**What is required**
Transcribe these records exactly, dropping every picture.

**Source data**

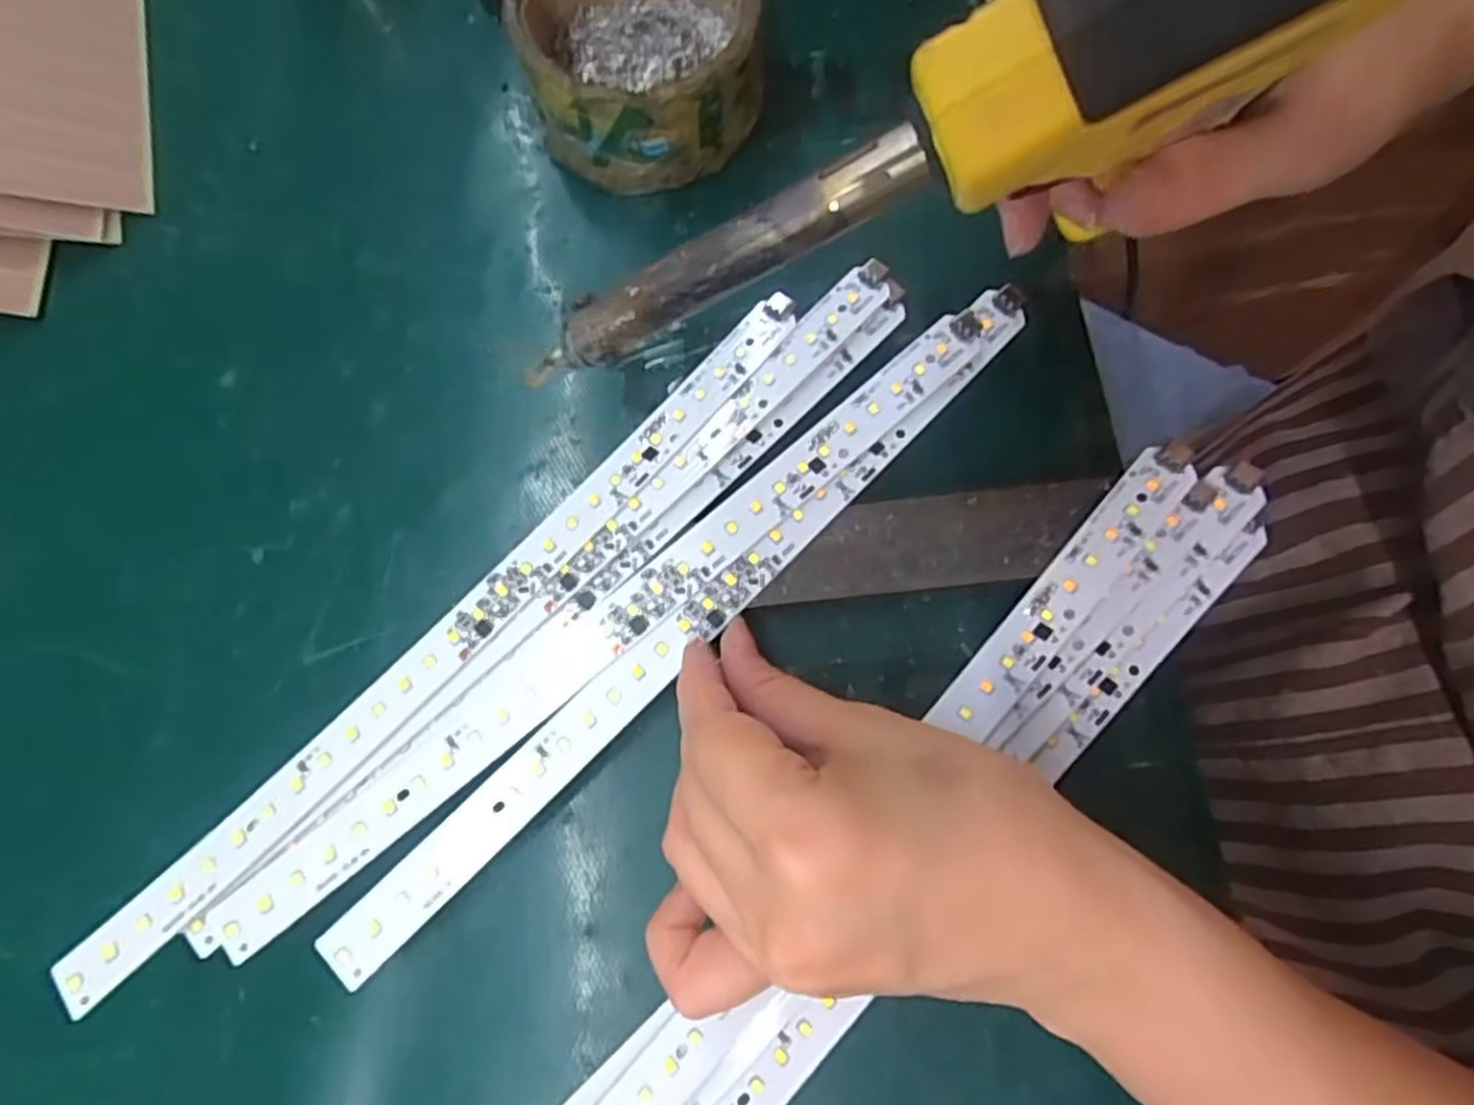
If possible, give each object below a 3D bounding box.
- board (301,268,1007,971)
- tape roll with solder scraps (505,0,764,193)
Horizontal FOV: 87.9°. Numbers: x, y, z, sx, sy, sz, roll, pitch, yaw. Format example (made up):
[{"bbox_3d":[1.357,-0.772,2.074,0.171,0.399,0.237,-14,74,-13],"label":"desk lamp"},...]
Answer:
[{"bbox_3d":[-0.009,0.016,0.235,0.280,0.009,0.019,-43,78,-9],"label":"board"},{"bbox_3d":[-0.036,-0.184,0.284,0.082,0.049,0.079,-12,75,-2],"label":"tape roll with solder scraps"}]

**Problem solution**
If possible, give each object below a 3D bounding box.
- board (301,268,1007,971)
- tape roll with solder scraps (505,0,764,193)
Horizontal FOV: 87.9°. Numbers: x, y, z, sx, sy, sz, roll, pitch, yaw. Format example (made up):
[{"bbox_3d":[1.357,-0.772,2.074,0.171,0.399,0.237,-14,74,-13],"label":"desk lamp"},...]
Answer:
[{"bbox_3d":[-0.009,0.016,0.235,0.280,0.009,0.019,-43,78,-9],"label":"board"},{"bbox_3d":[-0.036,-0.184,0.284,0.082,0.049,0.079,-12,75,-2],"label":"tape roll with solder scraps"}]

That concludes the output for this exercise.